When choosing yogurt in a store, make sure that there are no synthetic additives, sugar or fruit fillers in the composition. Better to add fresh fruits to it than to risk your own health.
Day 4: Protein Rate
- Breakfast: granola with blueberries, a serving of seasonal fruits.
- Lunch: vegetable salad, tempeh (fermented soybeans pie), apple.
- Dinner: spaghetti with soy meat meatballs , organic sauce (such as homemade tomato paste) and grated parmesan, baked apple.
- Snacks: half a whole-grain bagel with peanut butter.
Lacto-ovo-vegetarianism involves focusing on protein foods to avoid protein deficiency. Eat soy meat, brown rice, buckwheat, quinoa, beans, peas, and peanuts as often as possible.
Day 5: mouth-watering dishes
- Breakfast: muffins with pieces of dried fruit, a protein shake.
- Lunch: baked beans, fresh carrots, celery, fruit salad.
- Dinner: tempeh and vegetable stew with brown rice, tomato juice.
- Snacks: a serving of whole grain cereal with milk, natural yogurt with fresh fruits.
When choosing cereals, oatmeal remains the ideal option. Coarse wheat flakes also contribute to good digestion and good mood.
Day 6: whip up
- Breakfast: whole grain cereal with milk, a small muffin.

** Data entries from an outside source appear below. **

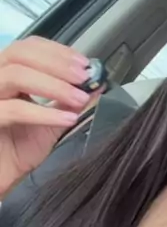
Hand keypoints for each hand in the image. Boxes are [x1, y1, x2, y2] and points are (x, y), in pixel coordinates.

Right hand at [0, 37, 100, 199]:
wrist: (2, 179)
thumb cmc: (19, 151)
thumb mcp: (50, 122)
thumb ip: (69, 100)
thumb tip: (97, 83)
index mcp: (6, 74)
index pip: (28, 47)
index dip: (57, 51)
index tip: (84, 64)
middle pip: (20, 54)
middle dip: (57, 63)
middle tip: (84, 77)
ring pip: (15, 75)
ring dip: (54, 85)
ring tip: (80, 98)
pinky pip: (14, 110)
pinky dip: (44, 112)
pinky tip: (67, 118)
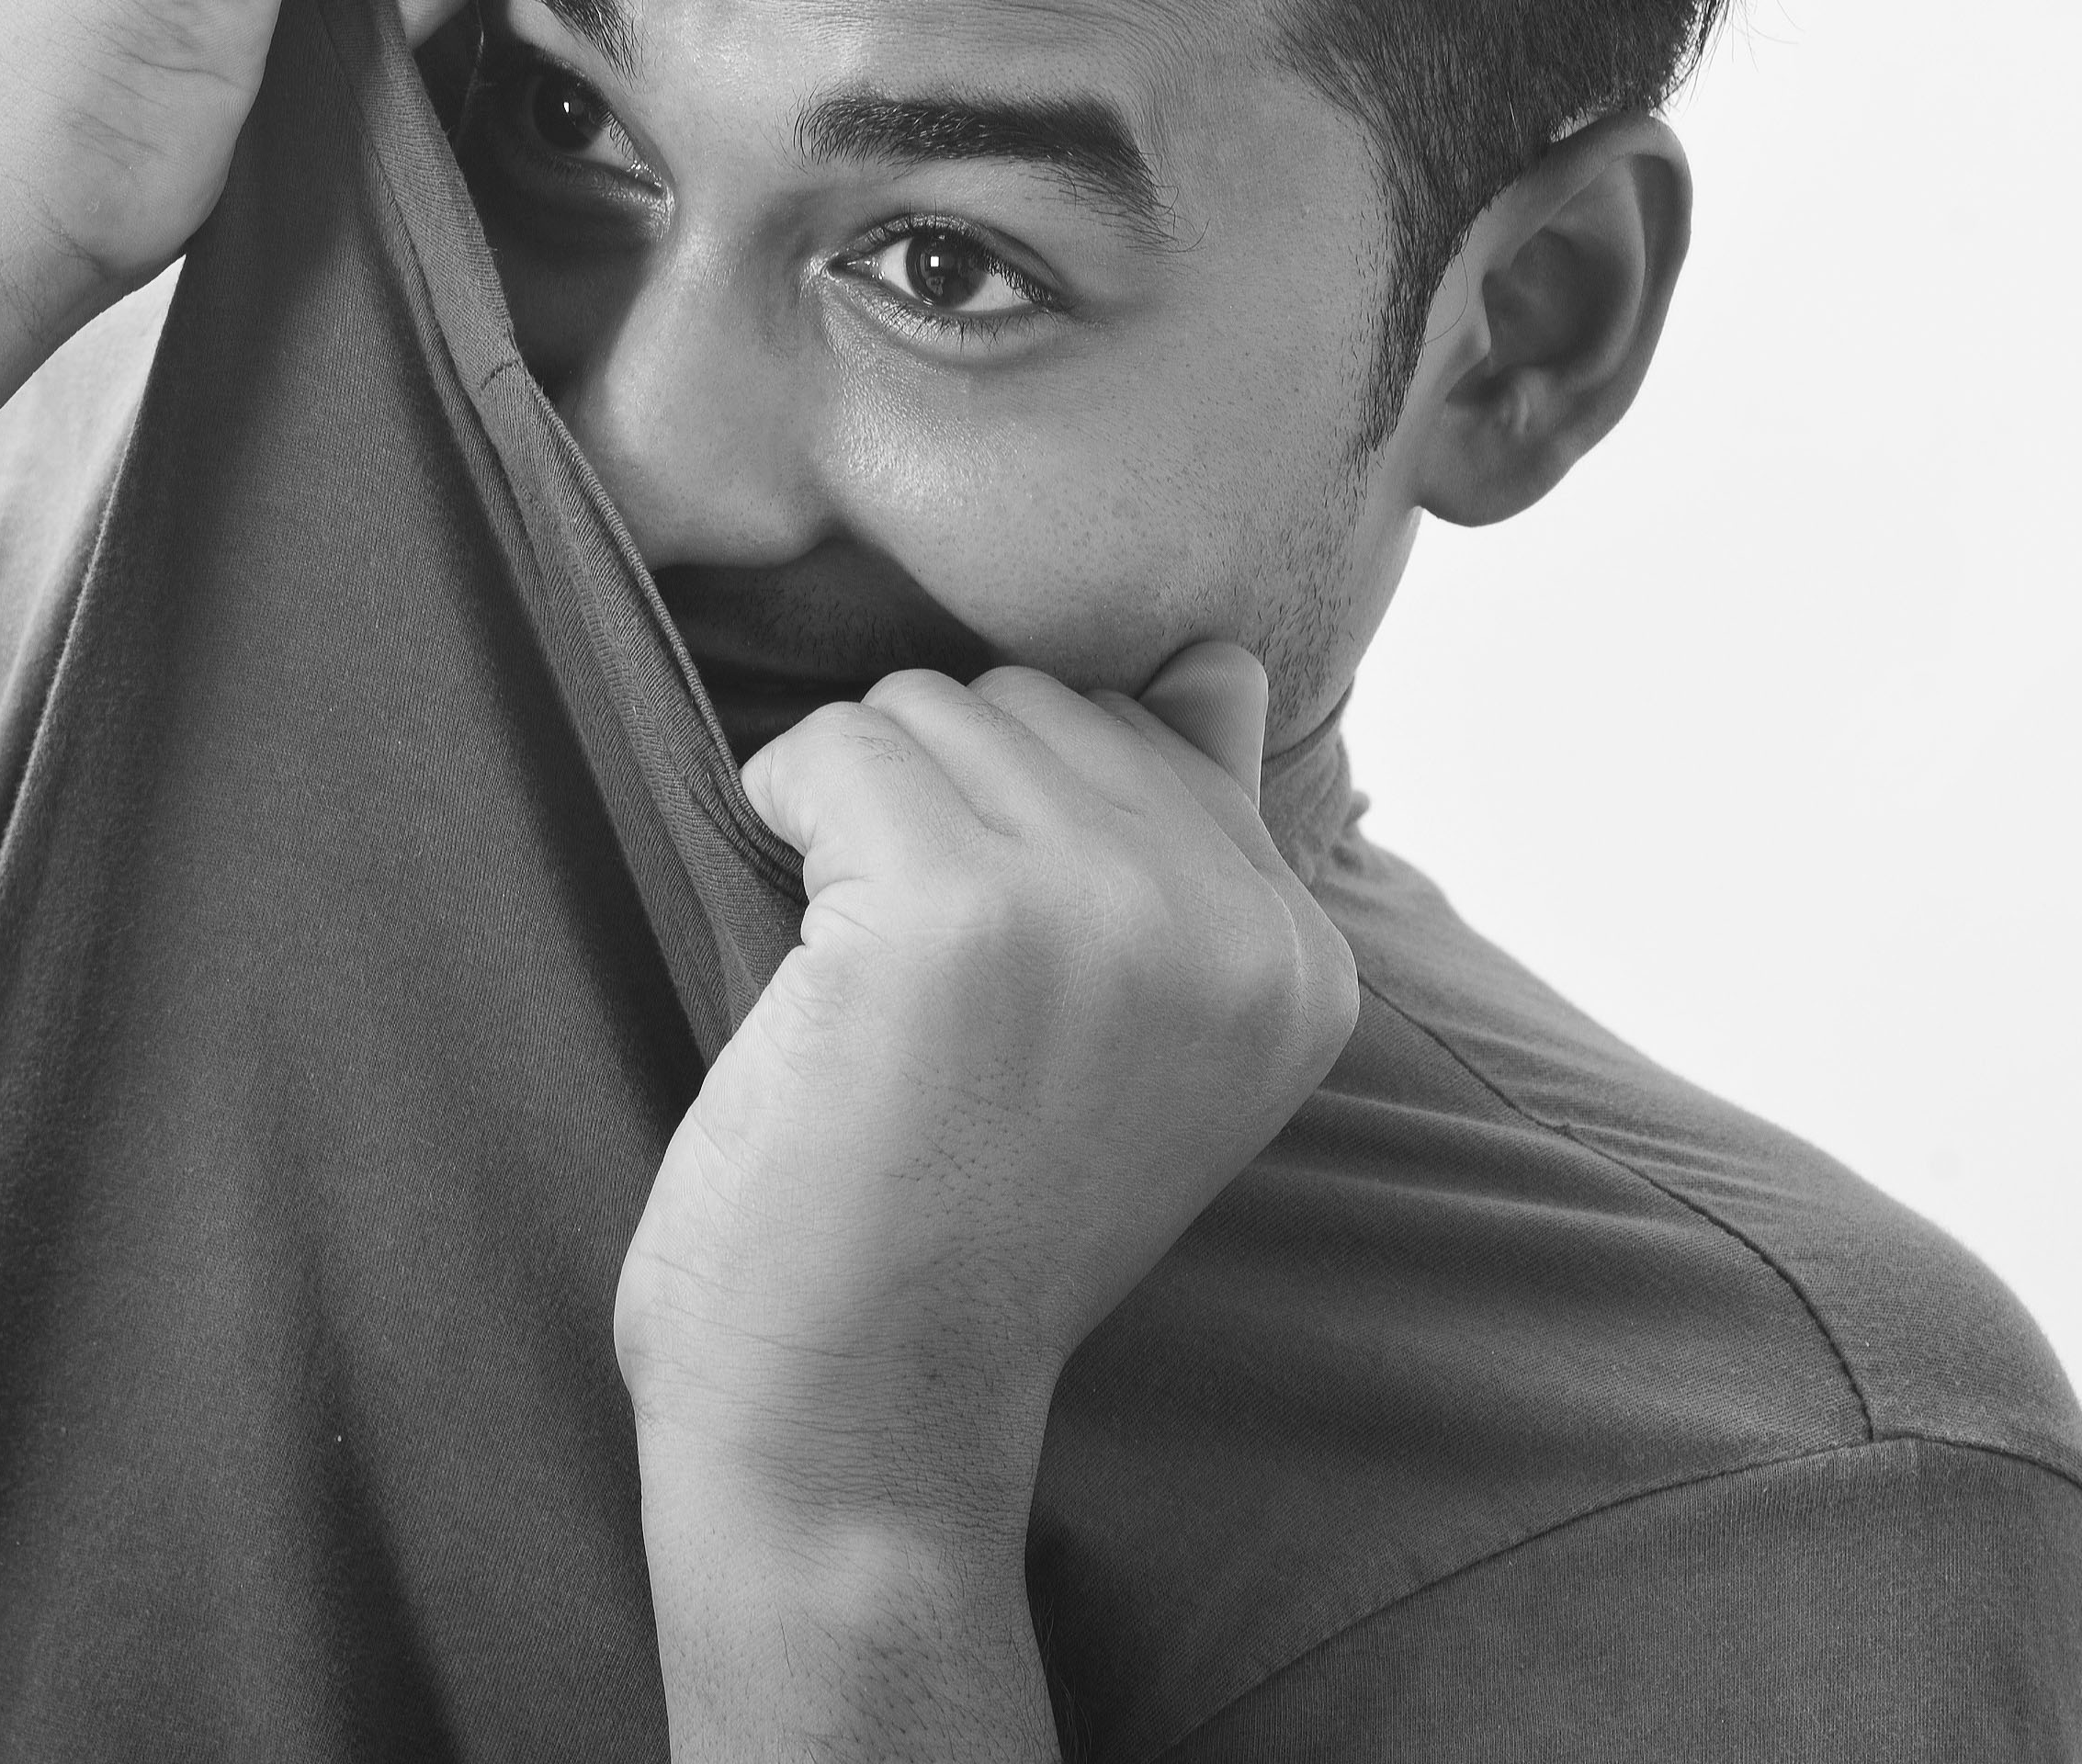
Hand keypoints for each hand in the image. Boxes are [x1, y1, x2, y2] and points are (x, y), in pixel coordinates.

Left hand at [617, 639, 1360, 1566]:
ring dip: (853, 811)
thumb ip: (1197, 843)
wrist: (863, 1421)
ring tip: (866, 978)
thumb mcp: (1137, 1033)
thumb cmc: (967, 1224)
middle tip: (914, 985)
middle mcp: (1231, 928)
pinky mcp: (950, 914)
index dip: (1020, 825)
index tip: (993, 980)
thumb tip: (1216, 661)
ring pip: (931, 708)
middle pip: (1039, 703)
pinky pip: (833, 749)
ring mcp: (1099, 913)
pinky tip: (801, 950)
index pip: (1151, 732)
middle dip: (936, 801)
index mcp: (1301, 962)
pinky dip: (780, 812)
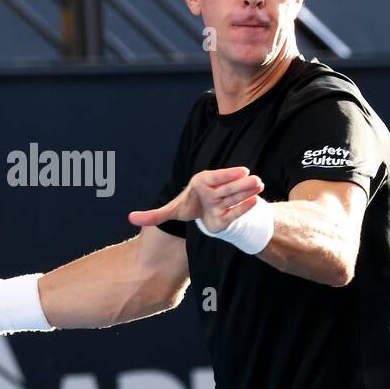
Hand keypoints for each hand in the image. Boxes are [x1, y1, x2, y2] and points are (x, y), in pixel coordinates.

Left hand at [127, 166, 264, 234]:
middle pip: (226, 188)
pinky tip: (255, 201)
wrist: (202, 213)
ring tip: (259, 184)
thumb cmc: (188, 205)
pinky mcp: (228, 212)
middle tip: (254, 179)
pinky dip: (244, 206)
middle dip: (239, 184)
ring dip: (247, 190)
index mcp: (201, 183)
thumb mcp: (170, 211)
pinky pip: (236, 209)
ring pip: (235, 195)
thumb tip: (130, 218)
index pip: (214, 177)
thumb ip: (153, 215)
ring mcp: (223, 199)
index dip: (227, 174)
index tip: (241, 170)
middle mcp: (214, 190)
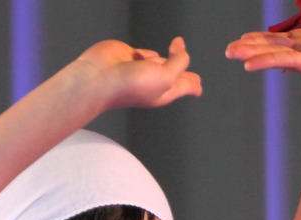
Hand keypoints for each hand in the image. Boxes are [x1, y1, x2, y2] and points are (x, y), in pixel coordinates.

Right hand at [73, 37, 202, 111]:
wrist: (100, 77)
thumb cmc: (131, 85)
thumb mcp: (166, 76)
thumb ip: (179, 61)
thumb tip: (181, 46)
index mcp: (164, 92)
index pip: (184, 87)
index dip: (193, 86)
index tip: (199, 87)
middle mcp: (153, 81)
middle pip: (174, 76)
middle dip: (184, 75)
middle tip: (194, 77)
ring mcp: (141, 69)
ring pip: (160, 62)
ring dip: (168, 59)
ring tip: (175, 57)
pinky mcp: (129, 56)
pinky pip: (144, 53)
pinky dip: (149, 53)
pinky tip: (150, 55)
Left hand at [225, 12, 300, 99]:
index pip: (291, 61)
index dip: (269, 61)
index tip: (248, 66)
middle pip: (276, 55)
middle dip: (252, 53)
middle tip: (228, 52)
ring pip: (275, 48)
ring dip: (251, 47)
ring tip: (230, 49)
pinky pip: (280, 44)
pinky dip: (263, 41)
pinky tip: (246, 39)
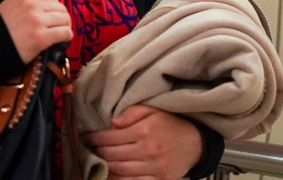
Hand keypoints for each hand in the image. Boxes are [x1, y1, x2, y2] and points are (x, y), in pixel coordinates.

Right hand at [0, 0, 72, 62]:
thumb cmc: (0, 27)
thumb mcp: (9, 3)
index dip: (53, 8)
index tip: (52, 17)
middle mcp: (31, 4)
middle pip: (60, 7)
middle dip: (62, 17)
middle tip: (60, 26)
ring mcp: (37, 20)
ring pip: (64, 19)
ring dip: (65, 26)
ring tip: (61, 32)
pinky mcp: (41, 37)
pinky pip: (64, 32)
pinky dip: (67, 36)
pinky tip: (63, 39)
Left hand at [82, 106, 202, 179]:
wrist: (195, 142)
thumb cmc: (169, 123)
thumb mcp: (151, 109)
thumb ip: (130, 112)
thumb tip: (112, 123)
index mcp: (144, 131)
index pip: (109, 138)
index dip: (94, 139)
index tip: (87, 138)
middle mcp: (148, 151)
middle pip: (111, 156)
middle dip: (97, 153)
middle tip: (89, 149)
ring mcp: (154, 168)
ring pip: (120, 172)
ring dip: (105, 167)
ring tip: (98, 161)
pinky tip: (112, 174)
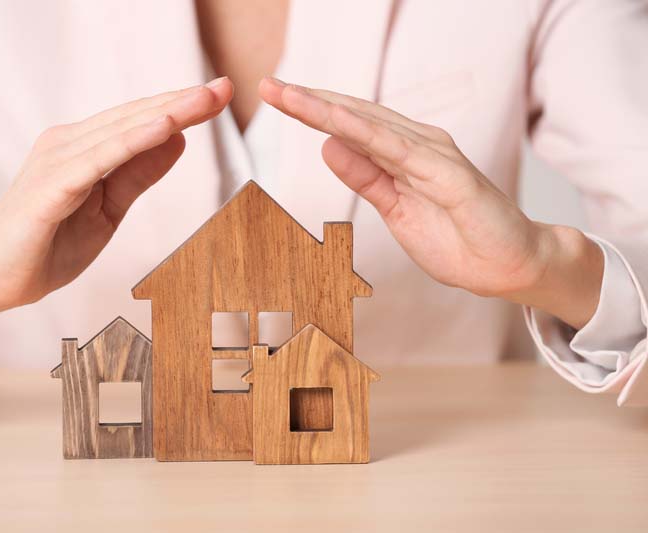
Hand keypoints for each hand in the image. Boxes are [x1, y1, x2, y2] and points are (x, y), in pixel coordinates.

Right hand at [0, 78, 233, 354]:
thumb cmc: (50, 243)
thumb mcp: (109, 208)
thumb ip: (139, 174)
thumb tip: (178, 140)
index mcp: (83, 148)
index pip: (138, 120)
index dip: (179, 107)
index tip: (220, 94)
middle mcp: (68, 144)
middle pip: (134, 117)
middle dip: (182, 102)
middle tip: (225, 87)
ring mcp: (57, 162)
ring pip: (120, 132)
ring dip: (165, 113)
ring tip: (204, 99)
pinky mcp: (50, 187)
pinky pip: (98, 161)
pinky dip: (131, 142)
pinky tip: (163, 128)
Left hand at [259, 77, 602, 328]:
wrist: (509, 266)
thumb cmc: (457, 238)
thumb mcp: (395, 210)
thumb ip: (366, 178)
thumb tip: (328, 147)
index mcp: (402, 155)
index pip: (350, 126)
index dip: (312, 111)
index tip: (276, 98)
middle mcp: (416, 145)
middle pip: (354, 116)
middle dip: (309, 100)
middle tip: (268, 85)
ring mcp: (433, 155)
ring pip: (370, 125)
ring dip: (328, 108)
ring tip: (290, 95)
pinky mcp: (447, 174)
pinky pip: (397, 150)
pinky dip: (363, 133)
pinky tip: (333, 122)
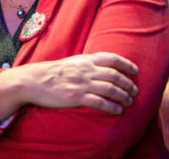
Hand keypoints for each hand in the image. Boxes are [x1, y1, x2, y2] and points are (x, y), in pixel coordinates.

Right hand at [0, 52, 137, 120]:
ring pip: (111, 89)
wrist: (33, 80)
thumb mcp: (70, 62)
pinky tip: (117, 110)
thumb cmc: (51, 72)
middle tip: (134, 91)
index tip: (135, 70)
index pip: (111, 58)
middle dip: (129, 84)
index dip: (126, 64)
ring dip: (124, 96)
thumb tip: (100, 67)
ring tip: (129, 102)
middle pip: (115, 75)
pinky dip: (112, 106)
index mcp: (84, 60)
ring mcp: (81, 84)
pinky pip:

- Lunch: vegetable roll, oatmeal raisin cookies, melon.
- Dinner: vegetable burger, oven-baked potatoes, green lettuce.
- Snacks: muesli.
Some dishes are better prepared on their own than buying in supermarkets - especially if lacto-ovo-vegetarianism has become your new lifestyle. Recipes can be found in the corresponding cookbooks, and the simplest of them we present in the article.
Day 7: a holiday of diversity
- Breakfast: 2 egg omelet with bell pepper, garlic, mushrooms, tomatoes and cheese, whole grain toast with butter, fruit juice.
- Lunch: spicy lentil puree soup, whole grain bread, fruit salad (for example, from mango and strawberry).
- Dinner: vegetarian lasagna, lettuce.
- Snacks: a mixture of nuts and dried fruits.
As you can see, the devil is not so terrible as he is painted. Lacto-ovo-vegetarianism will very soon turn into a real lifestyle if you allow your personal beliefs and professionalism of eminent nutritionists to prevail over advertising templates and one-sided public opinion.